On le représente comme un géant debout au milieu des eaux, supportant la sphère céleste, et gémissant sous un tel fardeau. Hercule un jour prit sa place, et lui permit de se reposer, mais depuis longtemps Hercule a quitté ce monde, et Atlas, le dos voûté, continue à endurer des fatigues séculaires sous le poids du ciel.
Au-dessus de sa tête il aperçoit parfois les Atlantides ses filles qui, sous le nom de Pléiades, se groupent et brillent, parmi les étoiles. À ses pieds, du côté de la Mauritanie, il apercevait aussi les Hespérides, Eglé, Aréthuse et Hypéréthuse, trois filles que lui donna Hespéris ou la Nuit, son épouse, issue d'Hespérus (Vesper). Ces trois sœurs avaient dans leur jardin les pommiers aux fruits d'or, arbres fameux placés sous la garde d'un dragon aux cent têtes. Ces pommes d'or, sur lesquelles le terrible dragon tenait les yeux sans cesse ouverts, avaient une vertu surprenante. Ce fut avec une d'elles que la Discorde brouilla les trois déesses, Junon,Vénus et Minerve ; ce fut avec le même fruit qu'Hippomène vainquit à la course l'invincible Atalante et obtint sa main en récompense de la victoire. Afin de retarder Atalante dans sa course, l'adroit Hippomène lui jetait à quelque distance l'une de l'autre des pommes d'or qu'elle s'attardait à ramasser.

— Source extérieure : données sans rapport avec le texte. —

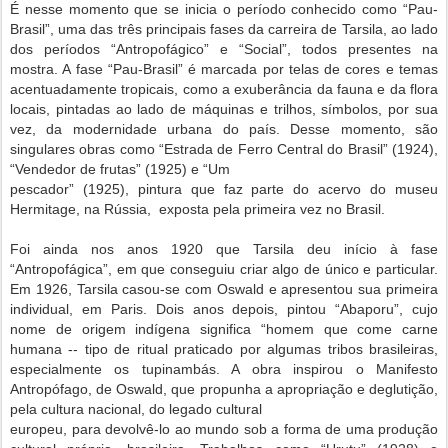
É nesse momento que se inicia o período conhecido como “Pau-
Brasil”, uma das três principais
fases da carreira de Tarsila, ao lado
dos períodos “Antropofágico” e “Social”, todos presentes
na
mostra. A fase “Pau-Brasil” é marcada por telas de cores e temas
acentuadamente tropicais,
como a exuberância da fauna e da flora
locais, pintadas ao lado de máquinas e trilhos,
símbolos, por sua
vez, da modernidade urbana do país. Desse momento, são
singulares obras
como “Estrada de Ferro Central do Brasil” (1924),
“Vendedor de frutas” (1925) e “Um
pescador” (1925), pintura que faz parte do acervo do museu
Hermitage, na Rússia,
exposta pela primeira vez no Brasil.
Foi ainda nos anos 1920 que Tarsila deu início à fase
“Antropofágica”, em que conseguiu
criar algo de único e particular.
Em 1926, Tarsila casou-se com Oswald e apresentou sua
primeira
individual, em Paris. Dois anos depois, pintou “Abaporu”, cujo
nome de origem
indígena significa “homem que come carne
humana -- tipo de ritual praticado por algumas
tribos brasileiras,
especialmente os tupinambás. A obra inspirou o Manifesto
Antropófago, de
Oswald, que propunha a apropriação e deglutição,
pela cultura nacional, do legado cultural
europeu, para devolvê-lo ao mundo sob a forma de uma produção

Les Hespérides avaient la voix charmante et le don de se dérober aux yeux par des métamorphoses soudaines. Hercule au cours de ses travaux cueillit les pommes d'or, et tua le dragon de leur merveilleux jardin.

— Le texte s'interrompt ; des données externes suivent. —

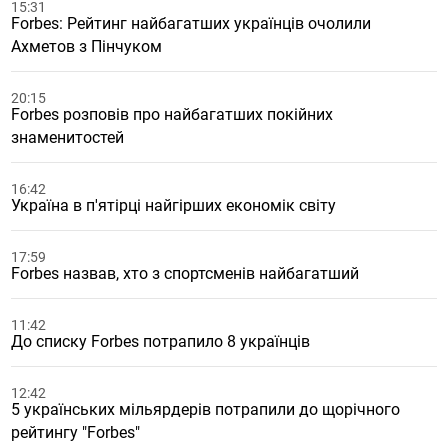
15:31
Forbes: Рейтинг найбагатших українців очолили
Ахметов з Пінчуком
20:15
Forbes розповів про найбагатших покійних
знаменитостей
16:42
Україна в п'ятірці найгірших економік світу
17:59
Forbes назвав, хто з спортсменів найбагатший
11:42
До списку Forbes потрапило 8 українців
12:42
5 українських мільярдерів потрапили до щорічного
рейтингу "Forbes"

La Mythologie, qui a consacré et déifié les montagnes, devait aussi réserver un culte aux volcans, et en particulier à l'Etna. Non seulement cette célèbre montagne de Sicile passait pour renfermer les forges de Vulcain et l'atelier des Cyclopes ; mais, persuadés qu'elle était en communication avec les divinités infernales, les peuples anciens se servaient de ses éruptions pour présager l'avenir. On jetait dans le cratère des objets d'or ou d'argent et même des victimes. Si le feu les dévorait, le présage était heureux, et, au contraire, il était funeste, si la lave venait à les rejeter.